Collected data entries:
____
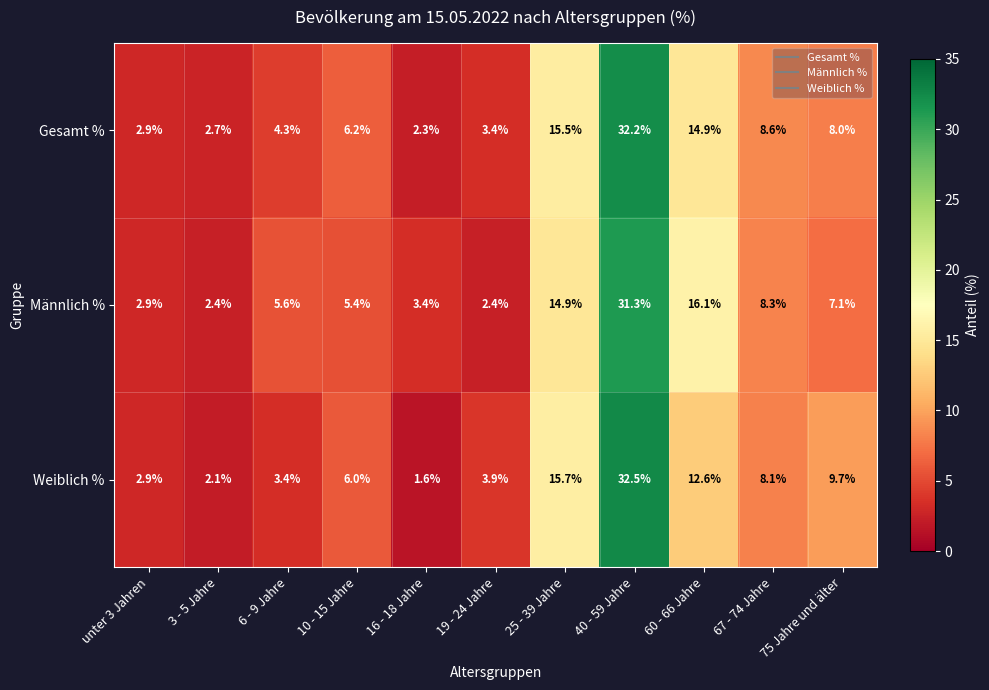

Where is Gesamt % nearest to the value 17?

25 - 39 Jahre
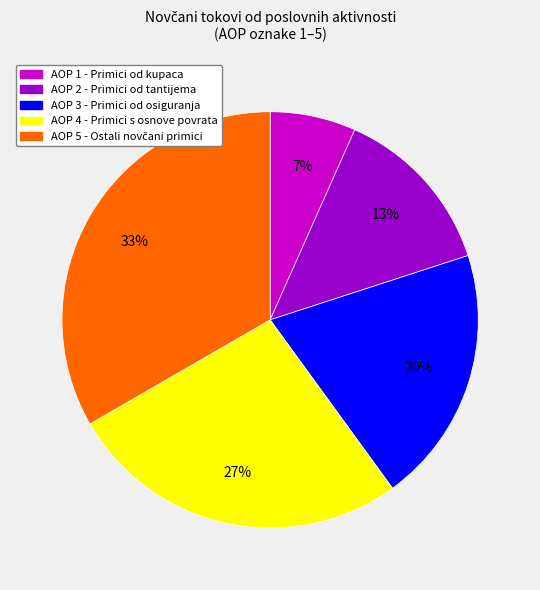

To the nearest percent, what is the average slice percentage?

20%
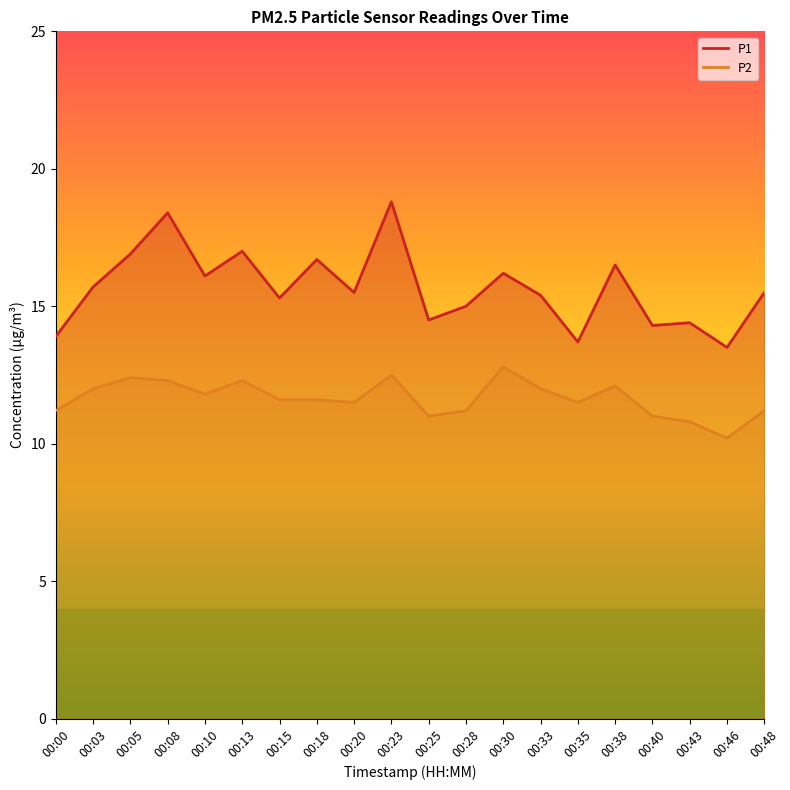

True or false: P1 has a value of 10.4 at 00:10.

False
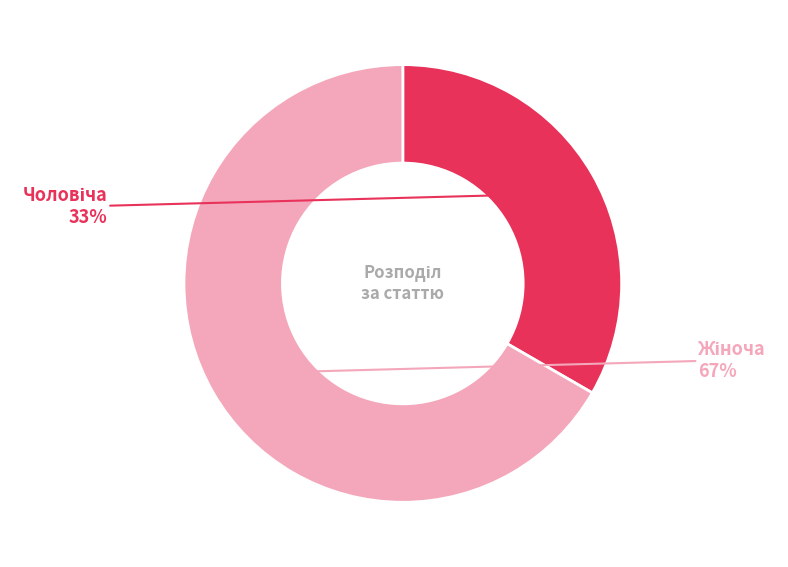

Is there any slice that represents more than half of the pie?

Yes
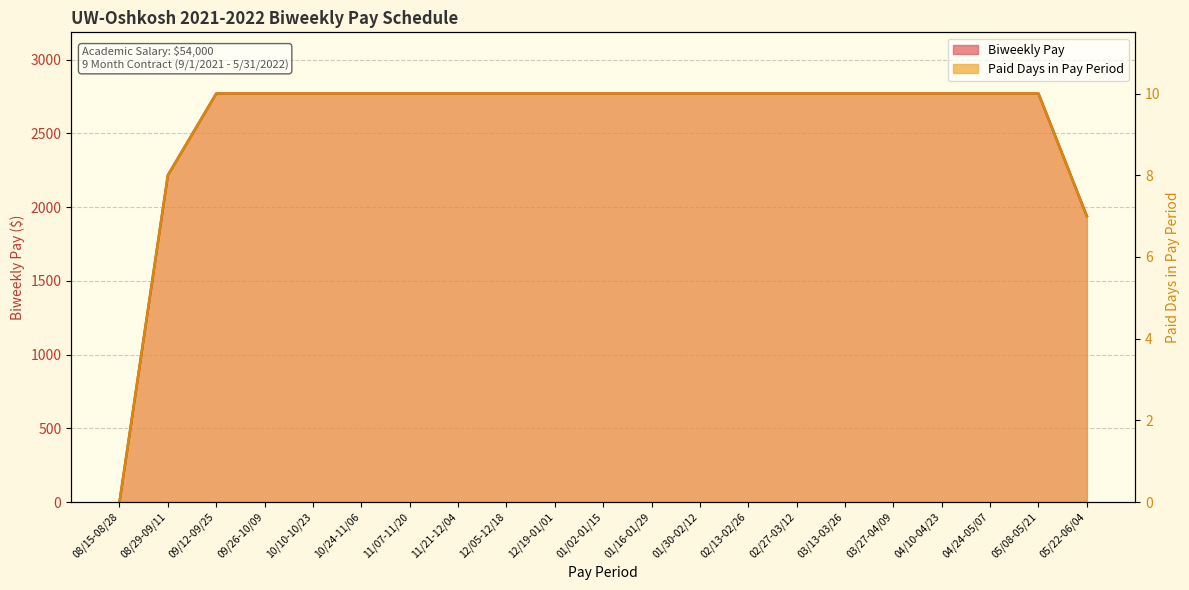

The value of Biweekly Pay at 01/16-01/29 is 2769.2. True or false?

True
____
# Exercise prompt
Return every one of the entries above word for word, leaving out the pictures.

# Answer below
Where is Gesamt % nearest to the value 17?

25 - 39 Jahre

To the nearest percent, what is the average slice percentage?

20%

True or false: P1 has a value of 10.4 at 00:10.

False

Is there any slice that represents more than half of the pie?

Yes

The value of Biweekly Pay at 01/16-01/29 is 2769.2. True or false?

True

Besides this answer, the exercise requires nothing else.